Fae Myenne Ng’s Orphan Bachelors is a memoir of San Francisco’s Chinatown and of a family building a life in a country bent on their exclusion. She writes, “exclusion and confession WERE, the two slamming doors of America … All his life, my father raged that the Exclusion Act was a brilliant piece of legislation because it was bloodless. He’d intone, ‘America didn’t have to kill any Chinese; her law assured none would be born.’”’
Norman Wong is the great-grandson of Wong Kim Ark. Wong Kim Ark fought a landmark Supreme Court case to claim his right as an American citizen. Writes The Washington Post: “In 1895, Wong Kim Ark returned from a visit to his family’s ancestral village in Taishan, in China’s Guangdong province, and was barred from reentering the United States. His three-year legal battle culminated in the Supreme Court’s ruling that the citizenship clause of the 14th Amendment — which protects those born on U.S. soil who are “subject to the jurisdiction” of the government — affirmed his status as an American by birth.”
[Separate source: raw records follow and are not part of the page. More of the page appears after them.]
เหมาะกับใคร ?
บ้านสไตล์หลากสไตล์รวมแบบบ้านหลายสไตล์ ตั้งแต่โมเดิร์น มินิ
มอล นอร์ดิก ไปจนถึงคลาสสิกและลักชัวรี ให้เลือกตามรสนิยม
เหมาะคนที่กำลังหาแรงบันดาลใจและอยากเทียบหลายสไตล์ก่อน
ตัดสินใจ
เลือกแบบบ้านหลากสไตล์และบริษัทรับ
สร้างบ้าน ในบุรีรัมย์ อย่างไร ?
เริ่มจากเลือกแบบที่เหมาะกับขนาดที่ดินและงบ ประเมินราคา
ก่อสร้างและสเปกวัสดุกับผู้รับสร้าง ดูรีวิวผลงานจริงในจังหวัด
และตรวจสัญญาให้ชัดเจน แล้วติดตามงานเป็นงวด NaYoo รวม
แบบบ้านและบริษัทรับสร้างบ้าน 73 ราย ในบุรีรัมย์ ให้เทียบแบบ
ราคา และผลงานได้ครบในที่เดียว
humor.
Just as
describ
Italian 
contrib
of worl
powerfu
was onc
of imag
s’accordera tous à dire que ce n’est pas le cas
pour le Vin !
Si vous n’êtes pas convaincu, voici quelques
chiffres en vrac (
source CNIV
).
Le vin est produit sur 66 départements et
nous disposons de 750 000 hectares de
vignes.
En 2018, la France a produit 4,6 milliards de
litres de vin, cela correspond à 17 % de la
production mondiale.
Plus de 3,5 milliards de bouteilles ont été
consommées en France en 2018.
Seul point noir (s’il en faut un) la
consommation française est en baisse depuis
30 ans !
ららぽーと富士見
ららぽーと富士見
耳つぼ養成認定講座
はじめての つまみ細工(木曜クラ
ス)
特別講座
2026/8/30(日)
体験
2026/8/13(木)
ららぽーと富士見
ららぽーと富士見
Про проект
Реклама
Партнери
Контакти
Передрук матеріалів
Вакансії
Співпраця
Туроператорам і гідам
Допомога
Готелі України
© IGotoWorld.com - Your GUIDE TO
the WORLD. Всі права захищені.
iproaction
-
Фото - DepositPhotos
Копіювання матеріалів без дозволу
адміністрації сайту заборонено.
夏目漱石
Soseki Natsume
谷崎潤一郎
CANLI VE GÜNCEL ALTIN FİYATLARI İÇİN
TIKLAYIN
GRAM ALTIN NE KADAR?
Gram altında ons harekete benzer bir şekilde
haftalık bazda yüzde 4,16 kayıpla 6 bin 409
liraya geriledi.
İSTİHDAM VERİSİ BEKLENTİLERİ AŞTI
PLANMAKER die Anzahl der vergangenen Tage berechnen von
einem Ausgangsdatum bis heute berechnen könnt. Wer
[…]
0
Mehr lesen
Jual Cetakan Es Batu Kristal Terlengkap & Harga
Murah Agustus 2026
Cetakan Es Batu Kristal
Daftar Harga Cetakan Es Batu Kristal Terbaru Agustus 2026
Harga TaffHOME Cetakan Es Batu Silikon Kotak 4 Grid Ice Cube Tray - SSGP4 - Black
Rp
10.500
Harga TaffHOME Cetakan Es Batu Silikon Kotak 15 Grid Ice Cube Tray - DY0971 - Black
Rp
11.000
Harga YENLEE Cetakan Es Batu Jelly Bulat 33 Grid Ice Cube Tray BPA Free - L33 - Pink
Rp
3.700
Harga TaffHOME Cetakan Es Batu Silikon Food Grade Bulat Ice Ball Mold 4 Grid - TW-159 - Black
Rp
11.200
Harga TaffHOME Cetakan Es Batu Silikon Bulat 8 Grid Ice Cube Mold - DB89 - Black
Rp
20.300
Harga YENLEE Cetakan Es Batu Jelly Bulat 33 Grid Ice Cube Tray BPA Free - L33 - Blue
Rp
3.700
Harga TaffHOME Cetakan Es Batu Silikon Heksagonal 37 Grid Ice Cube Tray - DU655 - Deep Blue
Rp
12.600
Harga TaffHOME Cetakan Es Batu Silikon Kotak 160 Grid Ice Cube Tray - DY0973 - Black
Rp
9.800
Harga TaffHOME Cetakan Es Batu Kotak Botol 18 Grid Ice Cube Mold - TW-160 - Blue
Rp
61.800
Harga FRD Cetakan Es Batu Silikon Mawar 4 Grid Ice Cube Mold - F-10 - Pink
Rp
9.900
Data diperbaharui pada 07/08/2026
This event is sponsored by Eastwind Books, Oakland Asian Cultural Center, Asian American Research Center (UC Berkeley), Center for Race & Gender (UCB), Organization of Chinese Americans (OCA) East Bay, Asian American & Asian Diaspora Studies (UCB), Cal Alumni Association, Chinese Chapter (UCB); Center for Race, Immigration, Citizenship & Equality, (UC Law SF), History Department (UCB).
* Please note that Michael Luo and Fae Myenne Ng will join the panel virtually online.
Panelist Bios
Michael Luo is an executive editor at The New Yorker and writes regularly for the magazine on politics, religion, and Asian American issues. He joined The New Yorker in 2016. Before that, he spent thirteen years at the New York Times, as a metro reporter, national correspondent, and investigative reporter and editor. He is a recipient of a George Polk Award and a Livingston Award for Young Journalists. He is the author of Strangers in the Land: Exclusion, Belonging, and the Epic Story of the Chinese in America.
Fae Myenne Ng is the author of Orphan Bachelors, a Memoir, the bestseller and PEN/Faulkner Fiction finalist Bone, and the American Book Award winner Steer Toward Rock. She has been the recipient of fellowships from the American Academy of Arts & Letters, the Guggenheim, the Lannan Foundation, the NEA, the Radcliffe Institute, and the Rockefeller Foundation. She teaches creative writing and literature in UC Berkeley’s Department of Asian American and Asian Diaspora Studies.
Norman Wong is the great-grandson of Wong Kim Ark, who fought a landmark Supreme Court case to claim his right as an American citizen in 1895, thereby affirming the 14th Amendment’s establishment of birthright citizenship for all born in the United States. Norman lives in the Bay Area, with his wife, Maureen and children.